### Source document
AMERICAN THEATRE | Who It’s All For

by Admin
AMERICAN THEATRE | Who It’s All For

For many years now I’ve played guitar and sang in my church band in Brooklyn. This part-time music ministry means I’m no longer really a layman, and have occasionally guiltily wondered: If I weren’t leading the music, how often would I actually go to church and sit in the pews?

My relationship to the art form I cover sometimes prompts a similar soul searching. As a critic and reporter, I not only see much more theatre than the average person; I am also blessedly insulated from ticket prices by press comps. So while I have what I think are informed impressions and opinions about the state of the art form and the industry, I know I am not representative of most theatregoers. I once heard a critic describe his job as “professional audience member,” but neither he nor I could be mistaken for a typical audience member.

So, as with my musing about churchgoing, I sometimes think: If it were not my job to see theatre and I had to pay for tickets, which shows (and how many of them) would I actually show up for? I won’t play favorites here, but suffice it to say I would be choosier. I might prioritize proximity and decent parking; I might prize familiarity, not necessarily in the sense of seeking out time-tested classics or buzzy revivals but in the sense of loyalty to artists I love and have grown up watching.

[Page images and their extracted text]
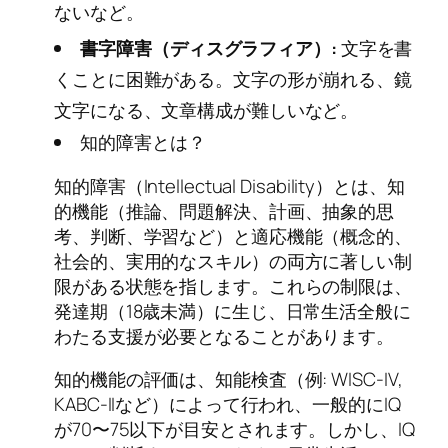
ないなど。
書字障害（ディスグラフィア）:
文字を書
くことに困難がある。文字の形が崩れる、鏡
文字になる、文章構成が難しいなど。
知的障害とは？
知的障害（Intellectual Disability）とは、知
的機能（推論、問題解決、計画、抽象的思
考、判断、学習など）と適応機能（概念的、
社会的、実用的なスキル）の両方に著しい制
限がある状態を指します。これらの制限は、
発達期（18歳未満）に生じ、日常生活全般に
わたる支援が必要となることがあります。
知的機能の評価は、知能検査（例: WISC-IV,
KABC-IIなど）によって行われ、一般的にIQ
が70〜75以下が目安とされます。しかし、IQ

### Assignment 1
In the essay on the writer's theatregoing, what shields the writer from ticket prices?
### Assignment 2
Translate this sentence from the essay on the writer's theatregoing into Spanish: "My relationship to the art form I cover sometimes prompts a similar soul searching."
### Assignment 3
Proceed with the essay on the writer's theatregoing, picking up after its last sentence.
The records are separate material, distinct from the essay.

### Result 1
Press comps.

### Result 2
Mi relación con la forma de arte que cubro a veces me lleva a un examen de conciencia similar.

### Result 3
The question of which and how much theatre average folks will support with their time and money has become freshly urgent, even hotly contested, in the past year, as theatres’ reopening since the Covid lockdown has faced a perfect storm of diminishing funding, rising materials and labor costs, and declining attendance in the aggregate, despite some bright spots. In trying to get my head around these daunting challenges, particularly the last one, my theatregoing thought experiment (which shows would I personally pay for?) can only take me so far.

Thankfully, that’s where journalism comes in, and not only by yours truly. In this special issue focused on the audience, we’ve got Rosie Brownlow-Calkin’s look at the state of subscriptions, Amanda Finn’s examination of evolving audience norms, Gabriela Furtado Coutinho’s roundtable with access advocates about how to make theatre a true home for all, and Cara Joy David’s overview of theatres’ health and the various ways to measure it. In much the same way I consider myself conversant with the aesthetics and operations of the theatre in the U.S. over the past few decades, I would venture this magazine has a good track record as a trade publication for and about the folks who make theatre. With this issue, we are consciously turning our gaze away from the stage to take stock of the folks who all this theatre is made for. Who are they and what do they value? We hope to answer some of that.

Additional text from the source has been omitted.